His Pattern recognition study deals with Image intersecting with Spectral bands and Discriminative model. His Feature extraction research integrates issues from Image processing, Spatial analysis and Principal component analysis. His Convolutional neural network research includes themes of Subspace topology, Kernel and Sample.

Between 2020 and 2021, his most popular works were:

  • Hyperspectral Image Classification With Attention-Aided CNNs (8 citations)
  • Classification of Hyperspectral Images via Multitask Generative Adversarial Networks (7 citations)
  • Multiscale Densely-Connected Fusion Networks for Hyperspectral Images Classification (3 citations)

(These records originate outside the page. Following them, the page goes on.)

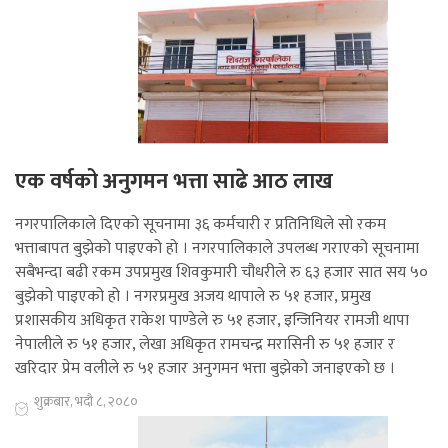
एक वर्षको अनुगमन भत्ता साढे आठ लाख
नगरपालिकाले दिएको सूचनामा ३६ कर्मचारी र प्रतिनिधिले सो रकम
भत्ताबापत बुझेको पाइएको हो । नगरपालिकाले उपलब्ध गराएको सूचनामा
सबैभन्दा बढी रकम उपप्रमुख शिवकुमारी चौधरीले रु ६३ हजार सात सय ५०
बुझेको पाइएको हो । नगरप्रमुख अजय थापाले रु ५१ हजार, प्रमुख
प्रशासकीय अधिकृत राकेश पाण्डेले रु ५१ हजार, इन्जिनियर रामजी थापा
नेपालीले रु ५१ हजार, लेखा अधिकृत रामचन्द्र मरासिनी रु ५१ हजार र
खरिदार प्रेम वलीले रु ५१ हजार अनुगमन भत्ता बुझेको जनाइएको छ ।
शुक्रबार, भदौ ८, २०८०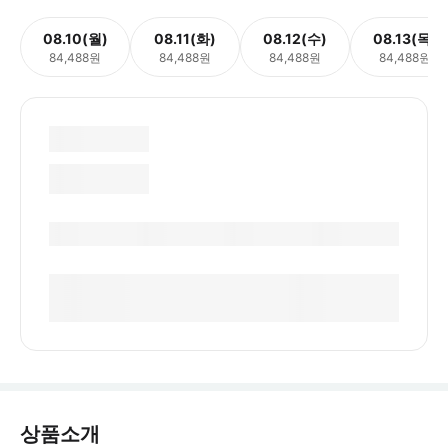
08.10(월)
08.11(화)
08.12(수)
08.13(목)
84,488원
84,488원
84,488원
84,488원
상품소개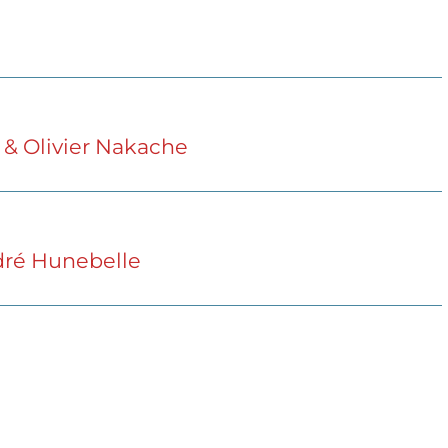
o & Olivier Nakache
ndré Hunebelle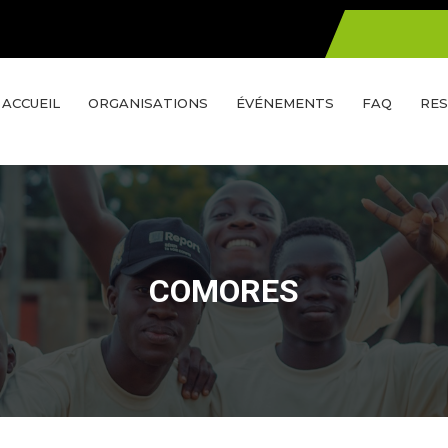
ACCUEIL
ORGANISATIONS
ÉVÉNEMENTS
FAQ
RES
COMORES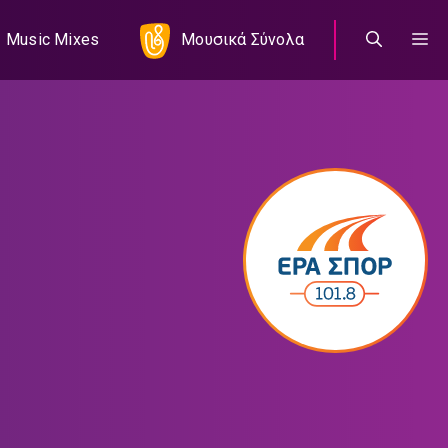
Music Mixes
Μουσικά Σύνολα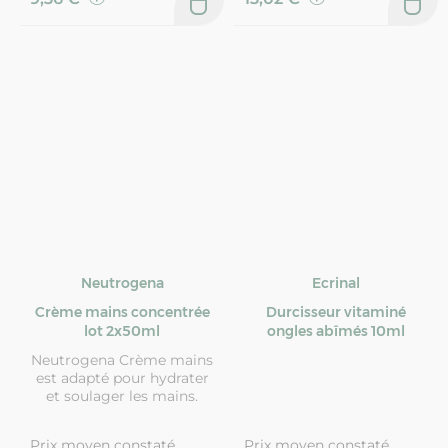
Neutrogena
Ecrinal
Crème mains concentrée
Durcisseur vitaminé
lot 2x50ml
ongles abîmés 10ml
Neutrogena Crème mains
est adapté pour hydrater
et soulager les mains.
Prix moyen constaté
Prix moyen constaté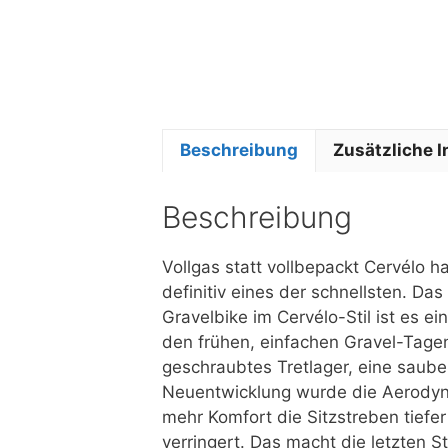
Beschreibung
Zusätzliche 
Beschreibung
Vollgas statt vollbepackt Cervélo ha
definitiv eines der schnellsten. Da
Gravelbike im Cervélo-Stil ist es e
den frühen, einfachen Gravel-Tagen
geschraubtes Tretlager, eine saub
Neuentwicklung wurde die Aerodyn
mehr Komfort die Sitzstreben tiefer 
verringert. Das macht die letzten 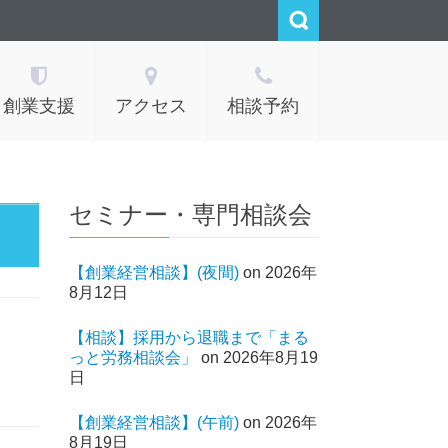
創業支援
アクセス
相談予約
セミナー・専門相談会
【創業経営相談】(夜間)
on 2026年
8月12日
【相談】採用から退職まで「まる
っと労務相談会」
on 2026年8月19
日
【創業経営相談】(午前)
on 2026年
8月19日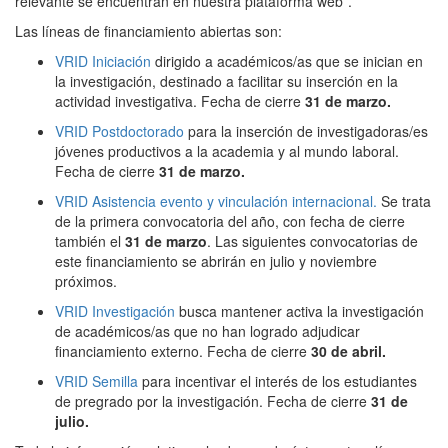
relevante se encuentran en nuestra plataforma web”.
Las líneas de financiamiento abiertas son:
VRID Iniciación
dirigido a académicos/as que se inician en
la investigación, destinado a facilitar su inserción en la
actividad investigativa. Fecha de cierre
31 de marzo.
VRID Postdoctorado
para la inserción de investigadoras/es
jóvenes productivos a la academia y al mundo laboral.
Fecha de cierre
31 de marzo.
VRID Asistencia evento y vinculación internacional.
Se trata
de la primera convocatoria del año, con fecha de cierre
también el
31 de marzo
. Las siguientes convocatorias de
este financiamiento se abrirán en julio y noviembre
próximos.
VRID Investigación
busca mantener activa la investigación
de académicos/as que no han logrado adjudicar
financiamiento externo. Fecha de cierre
30 de abril.
VRID Semilla
para incentivar el interés de los estudiantes
de pregrado por la investigación. Fecha de cierre
31 de
julio.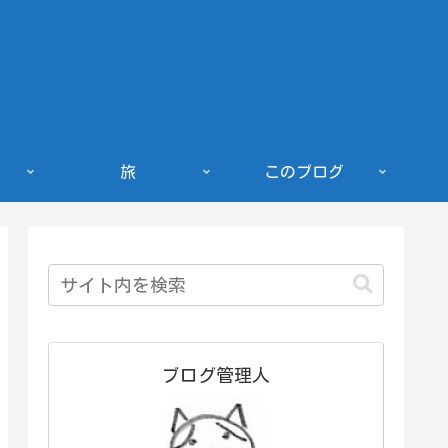
旅
このブログ
ブログ管理人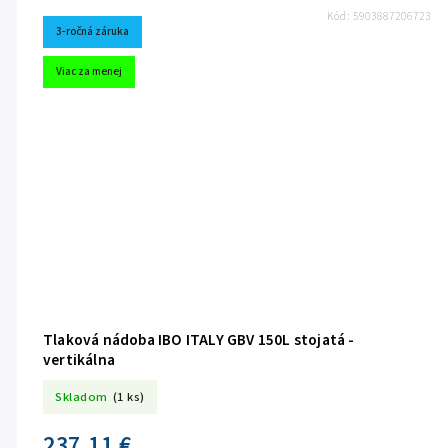
Kód:
5903887206723
3-ročná záruka
Viac za menej
Tlaková nádoba IBO ITALY GBV 150L stojatá -
vertikálna
Skladom
(1 ks)
237,11 €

This overview was generated by a machine learning system which analysed the scientist’s body of work. If you have any feedback, you can contact us here.

Best Publications

Deep Feature Extraction and Classification of Hyperspectral Images Based on Convolutional Neural Networks

Yushi Chen;Hanlu Jiang;Chunyang Li;Xiuping Jia.
IEEE Transactions on Geoscience and Remote Sensing (2016)

1229 Citations

Cascaded Recurrent Neural Networks for Hyperspectral Image Classification

Renlong Hang;Qingshan Liu;Danfeng Hong;Pedram Ghamisi.
IEEE Transactions on Geoscience and Remote Sensing (2017)

489 Citations

Feature Selection Based on Hybridization of Genetic Algorithm and Particle Swarm Optimization

Pedram Ghamisi;Jon Atli Benediktsson.
IEEE Geoscience and Remote Sensing Letters (2015)

303 Citations

A Survey on Spectral–Spatial Classification Techniques Based on Attribute Profiles

Pedram Ghamisi;Mauro Dalla Mura;Jon Atli Benediktsson.
IEEE Transactions on Geoscience and Remote Sensing (2015)

277 Citations

An efficient method for segmentation of images based on fractional calculus and natural selection

Pedram Ghamisi;Micael S. Couceiro;JóN Atli Benediktsson;Nuno M. F. Ferreira.
Expert Systems With Applications (2012)

267 Citations

Deep Learning for Hyperspectral Image Classification: An Overview

Shutao Li;Weiwei Song;Leyuan Fang;Yushi Chen.
IEEE Transactions on Geoscience and Remote Sensing (2019)

248 Citations

Multilevel Image Segmentation Based on Fractional-Order Darwinian Particle Swarm Optimization

Pedram Ghamisi;Micael S. Couceiro;Fernando M. L. Martins;Jon Atli Benediktsson.
IEEE Transactions on Geoscience and Remote Sensing (2014)

241 Citations

Advanced Spectral Classifiers for Hyperspectral Images: A review

Pedram Ghamisi;Javier Plaza;Yushi Chen;Jun Li.
IEEE Geoscience and Remote Sensing Magazine (2017)

233 Citations

Generative Adversarial Networks for Hyperspectral Image Classification

Lin Zhu;Yushi Chen;Pedram Ghamisi;Jon Atli Benediktsson.
IEEE Transactions on Geoscience and Remote Sensing (2018)

220 Citations

Advances in Hyperspectral Image and Signal Processing: A Comprehensive Overview of the State of the Art

Pedram Ghamisi;Naoto Yokoya;Jun Li;Wenzhi Liao.
IEEE Geoscience and Remote Sensing Magazine (2017)

173 Citations

If you think any of the details on this page are incorrect, let us know.

Contact us

Best Scientists Citing Pedram Ghamisi

Qian Du

Qian Du

Mississippi State University

Publications: 59

Xiao Xiang Zhu

Xiao Xiang Zhu

German Aerospace Center

Publications: 58

Jocelyn Chanussot

Jocelyn Chanussot

Grenoble Alpes University

Publications: 54

Antonio Plaza

Antonio Plaza

University of Extremadura

Publications: 45

Liangpei Zhang

Liangpei Zhang

Wuhan University

Publications: 45

Licheng Jiao

Licheng Jiao

Xidian University

Publications: 40

Jon Atli Benediktsson

Jon Atli Benediktsson

University of Iceland

Publications: 34

Shutao Li

Shutao Li

Hunan University

Publications: 33

Wei Li

Wei Li

Chinese Academy of Sciences

Publications: 31

Xiuping Jia

Xiuping Jia

UNSW Sydney

Publications: 31

Hassan Ghassemian

Hassan Ghassemian

Tarbiat Modares University

Publications: 24

Jun Li

Jun Li

Sun Yat-sen University

Publications: 23

Jun Zhou

Jun Zhou

Griffith University

Publications: 21

Lorenzo Bruzzone

Lorenzo Bruzzone

University of Trento

Publications: 21

Javier Plaza

Javier Plaza

University of Extremadura

Publications: 20

Amir Mosavi

Amir Mosavi

Óbuda University

Publications: 20

Something went wrong. Please try again later.